(Chart understanding data)
'''
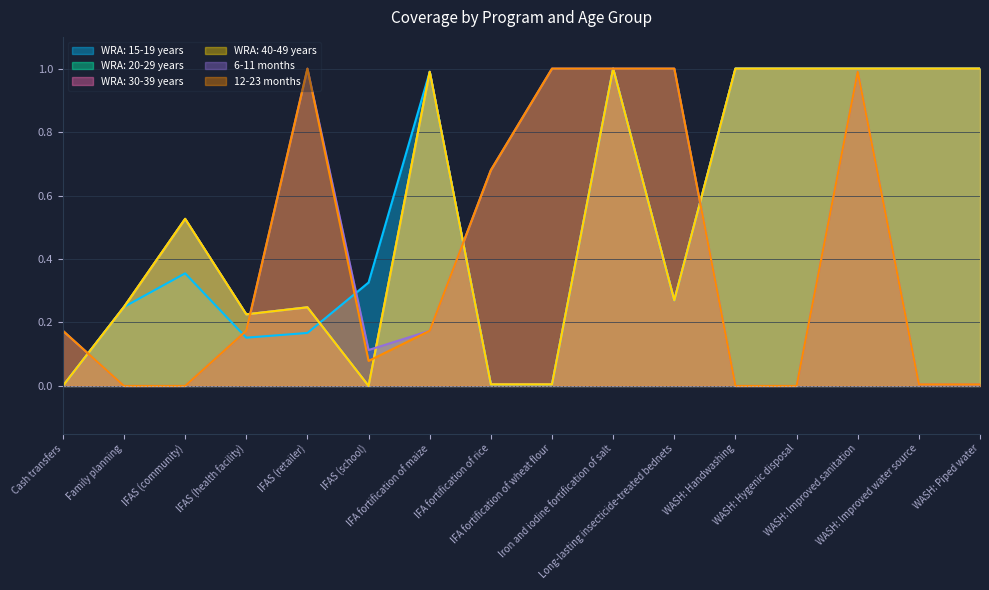

Between which two adjacent categories do WRA: 15-19 years and 12-23 months first intersect?

Cash transfers and Family planning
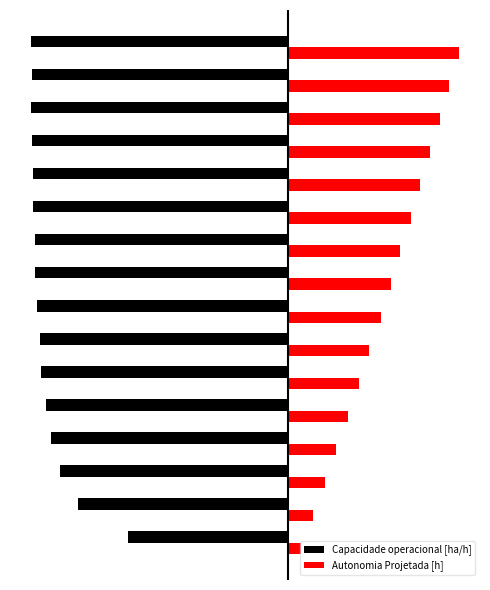

What are all the series names shown in the legend?

Capacidade operacional [ha/h], Autonomia Projetada [h]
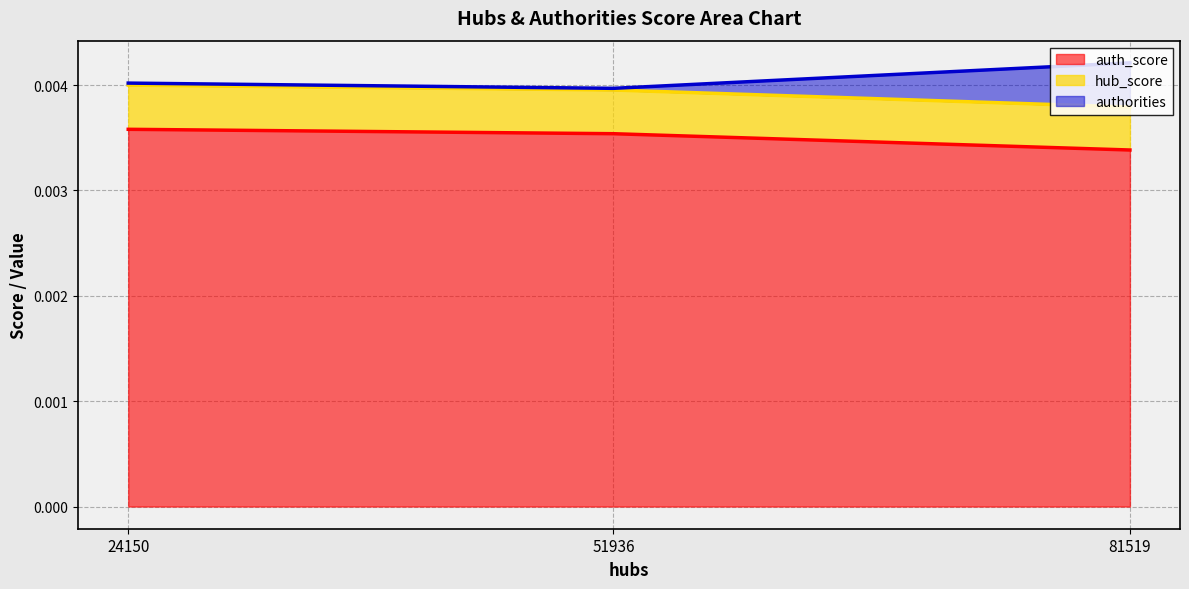

Which label corresponds to the largest value in the chart?

81519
'''
(Exercise objective): Copy out the text lines of this data word for word, leaving out the pictures.

(Reply to the task):
Between which two adjacent categories do WRA: 15-19 years and 12-23 months first intersect?

Cash transfers and Family planning

What are all the series names shown in the legend?

Capacidade operacional [ha/h], Autonomia Projetada [h]

Which label corresponds to the largest value in the chart?

81519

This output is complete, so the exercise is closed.